A giant, shaggy, green humanoid is rising out of the sea to lunch on unsuspecting humans.  Due to their previous work, Dr. Paul Stewart (Russ Tamblyn) and his assistant Akemi (Kumi Mizuno) are called in to help find, and perhaps kill the monster.  As the military moves in, Paul and Akemi attempt to prove that this isn’t the adult form of the gentle brown creature they once studied.

It might be nostalgia, but War of the Gargantuas has always worked for me.  For a kid (and I was a kid when I first saw it) looking for cool giant monster action, this was the answer.  It still ranks as one of my favorite kaiju eiga from the ’60s and ’70s.  That has less to do with what it does than with what it doesn’t do.  It avoids the mistakes of so many of the others.  There are no cute kids.  There is no irrelevant human storyline that runs while the monsters are off stage: no alien ape-men, no greedy developers, no toy manufacturers or inventors, and no thieves.  There is no unfunny attempts at slapstick.  There’s no comedy-relief sidekick.  There’s no half-hearted attempt at a theme.  There’s no guy in a poorly made rubber suit crawling around on his hands and knees pretending to be a quadruped.

What it does have is a couple of monsters going at it, a lot of city smashing, some folks eaten (loved that), and everyone else trying to deal with it.  The monsters look like color coded abominable snow men, and while the makeup isn’t perfect, it is miles ahead of the simplistic rubber suits or marionettes that were so common in other films.  (The juvenile gargantua’s appearance is reminiscent of a ten-year-old with a store-bought werewolf costume, but he’s not on screen long).

War of the Gargantuas has a confusing relationship with the inferior Frankenstein Conquers the World.  In Japan, where it goes by the title, Frankenstein’s Monsters: Sanda vs.

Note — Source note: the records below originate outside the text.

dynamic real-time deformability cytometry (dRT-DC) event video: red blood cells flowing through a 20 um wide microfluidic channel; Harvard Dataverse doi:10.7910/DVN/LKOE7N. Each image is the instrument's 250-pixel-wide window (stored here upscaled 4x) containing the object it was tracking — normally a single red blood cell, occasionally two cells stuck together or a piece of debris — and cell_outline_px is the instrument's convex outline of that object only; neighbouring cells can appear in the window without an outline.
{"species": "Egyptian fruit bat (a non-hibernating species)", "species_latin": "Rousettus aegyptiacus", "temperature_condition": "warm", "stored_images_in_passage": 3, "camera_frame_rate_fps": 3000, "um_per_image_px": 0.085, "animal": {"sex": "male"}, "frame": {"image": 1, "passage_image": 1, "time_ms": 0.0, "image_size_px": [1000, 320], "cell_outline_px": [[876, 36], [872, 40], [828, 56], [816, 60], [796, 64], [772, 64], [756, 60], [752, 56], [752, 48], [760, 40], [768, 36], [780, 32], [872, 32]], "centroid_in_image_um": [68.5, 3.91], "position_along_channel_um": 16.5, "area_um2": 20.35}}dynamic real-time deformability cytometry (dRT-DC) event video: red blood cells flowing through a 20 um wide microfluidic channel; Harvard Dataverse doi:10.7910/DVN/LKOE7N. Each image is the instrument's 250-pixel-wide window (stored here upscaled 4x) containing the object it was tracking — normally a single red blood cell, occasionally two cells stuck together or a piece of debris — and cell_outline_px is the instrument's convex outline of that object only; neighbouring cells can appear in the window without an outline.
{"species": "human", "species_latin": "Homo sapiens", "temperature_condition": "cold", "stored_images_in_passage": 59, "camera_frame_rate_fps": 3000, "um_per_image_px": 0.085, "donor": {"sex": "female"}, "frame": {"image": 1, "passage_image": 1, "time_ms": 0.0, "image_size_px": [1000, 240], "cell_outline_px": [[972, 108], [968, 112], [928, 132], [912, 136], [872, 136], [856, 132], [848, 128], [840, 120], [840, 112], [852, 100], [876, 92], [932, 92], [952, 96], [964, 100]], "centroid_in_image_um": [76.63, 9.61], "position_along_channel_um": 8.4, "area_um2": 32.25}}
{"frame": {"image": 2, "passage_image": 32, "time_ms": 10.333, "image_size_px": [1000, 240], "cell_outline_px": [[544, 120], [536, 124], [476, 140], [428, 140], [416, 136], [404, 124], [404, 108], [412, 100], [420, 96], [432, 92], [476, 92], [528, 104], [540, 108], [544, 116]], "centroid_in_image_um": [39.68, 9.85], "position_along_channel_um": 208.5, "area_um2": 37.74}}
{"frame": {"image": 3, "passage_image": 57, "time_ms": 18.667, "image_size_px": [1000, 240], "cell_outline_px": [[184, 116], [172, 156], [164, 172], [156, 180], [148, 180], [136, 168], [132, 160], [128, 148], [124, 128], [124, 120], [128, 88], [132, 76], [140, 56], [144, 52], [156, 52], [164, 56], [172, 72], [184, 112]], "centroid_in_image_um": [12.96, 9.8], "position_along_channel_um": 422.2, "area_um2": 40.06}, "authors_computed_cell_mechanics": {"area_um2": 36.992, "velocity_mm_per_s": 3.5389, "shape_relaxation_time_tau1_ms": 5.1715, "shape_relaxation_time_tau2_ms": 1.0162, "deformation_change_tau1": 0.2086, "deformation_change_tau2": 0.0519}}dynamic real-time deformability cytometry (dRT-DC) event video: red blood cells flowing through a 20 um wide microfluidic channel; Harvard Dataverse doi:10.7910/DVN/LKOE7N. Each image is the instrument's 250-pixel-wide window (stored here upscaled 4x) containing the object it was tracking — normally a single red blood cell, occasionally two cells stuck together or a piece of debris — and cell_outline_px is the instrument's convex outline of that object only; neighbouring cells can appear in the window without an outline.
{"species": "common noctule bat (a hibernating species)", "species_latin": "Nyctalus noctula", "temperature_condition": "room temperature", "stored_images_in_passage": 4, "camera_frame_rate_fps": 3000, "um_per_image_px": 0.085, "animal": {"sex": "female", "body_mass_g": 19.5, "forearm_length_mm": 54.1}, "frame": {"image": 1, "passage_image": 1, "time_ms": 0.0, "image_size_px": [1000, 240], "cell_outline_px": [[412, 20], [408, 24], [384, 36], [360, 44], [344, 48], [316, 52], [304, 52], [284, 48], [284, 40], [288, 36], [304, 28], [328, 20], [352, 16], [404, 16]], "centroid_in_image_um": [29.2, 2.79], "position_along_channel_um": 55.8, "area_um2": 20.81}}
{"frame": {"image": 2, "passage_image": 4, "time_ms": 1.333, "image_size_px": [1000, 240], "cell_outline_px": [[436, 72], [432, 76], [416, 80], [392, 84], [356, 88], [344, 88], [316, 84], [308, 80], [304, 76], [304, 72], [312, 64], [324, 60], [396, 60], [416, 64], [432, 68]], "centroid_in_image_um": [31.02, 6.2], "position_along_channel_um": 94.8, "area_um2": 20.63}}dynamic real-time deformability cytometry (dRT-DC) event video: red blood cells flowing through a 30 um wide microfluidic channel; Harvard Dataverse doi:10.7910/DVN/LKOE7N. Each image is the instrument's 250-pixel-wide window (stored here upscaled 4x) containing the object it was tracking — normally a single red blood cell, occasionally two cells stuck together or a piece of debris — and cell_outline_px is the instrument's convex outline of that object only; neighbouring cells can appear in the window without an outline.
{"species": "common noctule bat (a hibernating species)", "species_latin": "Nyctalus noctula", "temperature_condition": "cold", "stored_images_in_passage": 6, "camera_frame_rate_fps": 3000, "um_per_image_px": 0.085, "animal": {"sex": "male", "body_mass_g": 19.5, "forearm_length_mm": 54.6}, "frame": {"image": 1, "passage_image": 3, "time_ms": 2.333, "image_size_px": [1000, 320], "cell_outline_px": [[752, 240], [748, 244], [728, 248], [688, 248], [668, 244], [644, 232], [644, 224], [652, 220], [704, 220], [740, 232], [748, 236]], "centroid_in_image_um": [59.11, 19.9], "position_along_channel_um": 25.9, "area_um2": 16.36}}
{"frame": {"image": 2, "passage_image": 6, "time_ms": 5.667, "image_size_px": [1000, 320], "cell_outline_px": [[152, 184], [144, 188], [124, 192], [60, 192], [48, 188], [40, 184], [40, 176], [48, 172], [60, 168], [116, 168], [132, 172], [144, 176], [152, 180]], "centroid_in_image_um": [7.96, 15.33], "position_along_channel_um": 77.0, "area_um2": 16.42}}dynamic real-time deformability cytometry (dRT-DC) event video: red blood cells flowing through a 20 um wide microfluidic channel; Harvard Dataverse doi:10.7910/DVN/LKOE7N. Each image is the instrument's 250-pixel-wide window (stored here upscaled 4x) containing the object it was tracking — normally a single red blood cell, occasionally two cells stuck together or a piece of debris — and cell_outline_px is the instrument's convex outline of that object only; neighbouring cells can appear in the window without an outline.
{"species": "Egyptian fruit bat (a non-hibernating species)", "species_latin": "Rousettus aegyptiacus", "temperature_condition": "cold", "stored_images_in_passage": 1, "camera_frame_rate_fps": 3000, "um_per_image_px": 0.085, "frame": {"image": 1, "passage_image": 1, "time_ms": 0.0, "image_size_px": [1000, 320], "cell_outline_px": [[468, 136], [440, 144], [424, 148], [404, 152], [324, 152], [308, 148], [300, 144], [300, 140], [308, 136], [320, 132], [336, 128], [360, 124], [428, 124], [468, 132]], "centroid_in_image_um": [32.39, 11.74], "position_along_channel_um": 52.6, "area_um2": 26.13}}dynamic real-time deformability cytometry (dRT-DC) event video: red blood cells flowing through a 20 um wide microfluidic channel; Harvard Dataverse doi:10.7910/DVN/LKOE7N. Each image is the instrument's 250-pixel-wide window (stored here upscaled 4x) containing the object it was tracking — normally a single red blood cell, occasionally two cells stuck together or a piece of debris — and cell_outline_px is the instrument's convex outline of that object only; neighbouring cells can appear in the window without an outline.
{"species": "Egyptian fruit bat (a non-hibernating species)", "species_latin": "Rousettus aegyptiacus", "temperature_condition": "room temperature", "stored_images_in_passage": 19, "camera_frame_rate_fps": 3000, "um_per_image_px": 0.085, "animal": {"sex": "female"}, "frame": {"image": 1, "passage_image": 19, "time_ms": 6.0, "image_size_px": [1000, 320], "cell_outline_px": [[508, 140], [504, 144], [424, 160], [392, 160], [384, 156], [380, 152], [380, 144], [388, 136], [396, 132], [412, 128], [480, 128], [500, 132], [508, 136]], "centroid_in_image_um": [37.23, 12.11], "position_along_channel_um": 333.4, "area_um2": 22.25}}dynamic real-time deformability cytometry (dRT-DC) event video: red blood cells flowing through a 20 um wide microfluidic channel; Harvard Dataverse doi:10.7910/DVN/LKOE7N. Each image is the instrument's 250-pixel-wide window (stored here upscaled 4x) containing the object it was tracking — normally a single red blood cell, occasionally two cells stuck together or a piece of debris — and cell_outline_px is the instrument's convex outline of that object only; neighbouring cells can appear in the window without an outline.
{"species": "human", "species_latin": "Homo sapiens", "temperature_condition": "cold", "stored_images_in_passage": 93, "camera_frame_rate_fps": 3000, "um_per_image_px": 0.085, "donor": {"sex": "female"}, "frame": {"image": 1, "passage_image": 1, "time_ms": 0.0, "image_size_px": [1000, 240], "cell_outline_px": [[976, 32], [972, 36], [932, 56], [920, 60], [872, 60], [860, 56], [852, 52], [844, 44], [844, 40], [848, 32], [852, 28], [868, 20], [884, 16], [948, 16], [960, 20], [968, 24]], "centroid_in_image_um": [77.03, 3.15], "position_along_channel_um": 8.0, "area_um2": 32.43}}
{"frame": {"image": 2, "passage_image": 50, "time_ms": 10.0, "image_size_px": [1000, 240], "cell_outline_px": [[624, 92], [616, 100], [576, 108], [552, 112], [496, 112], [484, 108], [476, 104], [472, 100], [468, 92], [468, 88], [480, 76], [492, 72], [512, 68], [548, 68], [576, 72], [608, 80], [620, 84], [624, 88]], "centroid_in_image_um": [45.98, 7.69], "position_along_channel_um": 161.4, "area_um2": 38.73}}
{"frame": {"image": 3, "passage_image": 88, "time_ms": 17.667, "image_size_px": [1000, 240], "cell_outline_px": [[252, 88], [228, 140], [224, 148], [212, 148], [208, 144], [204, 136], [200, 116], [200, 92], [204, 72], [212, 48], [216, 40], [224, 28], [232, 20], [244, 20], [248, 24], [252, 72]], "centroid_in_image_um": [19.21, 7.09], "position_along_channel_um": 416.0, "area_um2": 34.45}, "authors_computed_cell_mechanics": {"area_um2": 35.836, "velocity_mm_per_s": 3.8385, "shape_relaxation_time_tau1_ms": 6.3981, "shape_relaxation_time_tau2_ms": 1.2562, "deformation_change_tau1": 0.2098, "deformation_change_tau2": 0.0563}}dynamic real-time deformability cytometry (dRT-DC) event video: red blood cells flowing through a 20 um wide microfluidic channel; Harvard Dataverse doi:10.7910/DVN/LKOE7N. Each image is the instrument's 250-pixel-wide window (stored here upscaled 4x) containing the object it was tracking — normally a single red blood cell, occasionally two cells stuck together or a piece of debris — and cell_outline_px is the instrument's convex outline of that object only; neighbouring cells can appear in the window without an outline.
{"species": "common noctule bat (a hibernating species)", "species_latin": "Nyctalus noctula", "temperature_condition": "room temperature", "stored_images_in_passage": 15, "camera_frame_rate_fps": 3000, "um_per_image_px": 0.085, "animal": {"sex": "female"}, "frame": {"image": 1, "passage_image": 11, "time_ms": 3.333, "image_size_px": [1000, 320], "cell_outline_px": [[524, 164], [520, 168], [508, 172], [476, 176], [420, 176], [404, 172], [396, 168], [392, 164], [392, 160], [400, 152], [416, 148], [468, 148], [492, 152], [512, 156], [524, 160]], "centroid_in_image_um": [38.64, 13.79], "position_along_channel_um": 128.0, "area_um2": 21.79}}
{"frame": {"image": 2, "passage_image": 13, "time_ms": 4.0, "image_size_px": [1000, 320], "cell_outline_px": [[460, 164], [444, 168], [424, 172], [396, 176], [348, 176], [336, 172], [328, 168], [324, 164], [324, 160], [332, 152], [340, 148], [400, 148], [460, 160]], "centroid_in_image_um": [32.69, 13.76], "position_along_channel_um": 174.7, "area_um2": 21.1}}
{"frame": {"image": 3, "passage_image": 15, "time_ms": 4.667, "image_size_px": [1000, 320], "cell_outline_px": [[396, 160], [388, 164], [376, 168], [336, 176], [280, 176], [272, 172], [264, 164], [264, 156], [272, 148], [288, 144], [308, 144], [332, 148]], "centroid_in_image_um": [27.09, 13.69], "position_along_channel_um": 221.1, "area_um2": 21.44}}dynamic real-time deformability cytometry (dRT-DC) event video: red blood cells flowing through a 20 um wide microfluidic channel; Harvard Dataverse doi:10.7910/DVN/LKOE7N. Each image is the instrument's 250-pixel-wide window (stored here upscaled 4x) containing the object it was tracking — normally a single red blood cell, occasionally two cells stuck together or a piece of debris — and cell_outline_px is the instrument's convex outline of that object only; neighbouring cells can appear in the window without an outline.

Gaira, it is a sequel.  The Brown Gargantua is a regenerated Frankenstein, named Sanda.  Yes, Frankenstein is now the name for a species; they even use the word Frankensteins.  But is Sanda supposed to be the same Frankenstein that was in the earlier film?  He doesn’t look the same (the monster in that film was an Asian guy with a flat head).  It depends on who the other characters are.  In both movies there is one American research scientist, a Japanese doctor who is somewhat subordinate, and a female assistant that is emotionally involved with the American, but still calls him Doctor.  Are these the same people?  They have different names, but they do the same jobs, and the girl is portrayed by the same actress.  The American is played by second tier actor Russ Tamblyn (“When you’re a jet you’re a jet all the way”), replacing second tier actor Nick Adams.  Replacing Nick Adams is always a sign that a project is on the right track.  Like Adams in the previous film, Tamblyn speaks English, so is dubbed for the Japanese release.  In the American version, all references to Frankenstein are removed.  Dr. Stewart is not a specialist on Frankensteins, but on giant monsters.  It makes the story less coherent, but as any connection to the earlier movie is a bad idea, it is an improvement.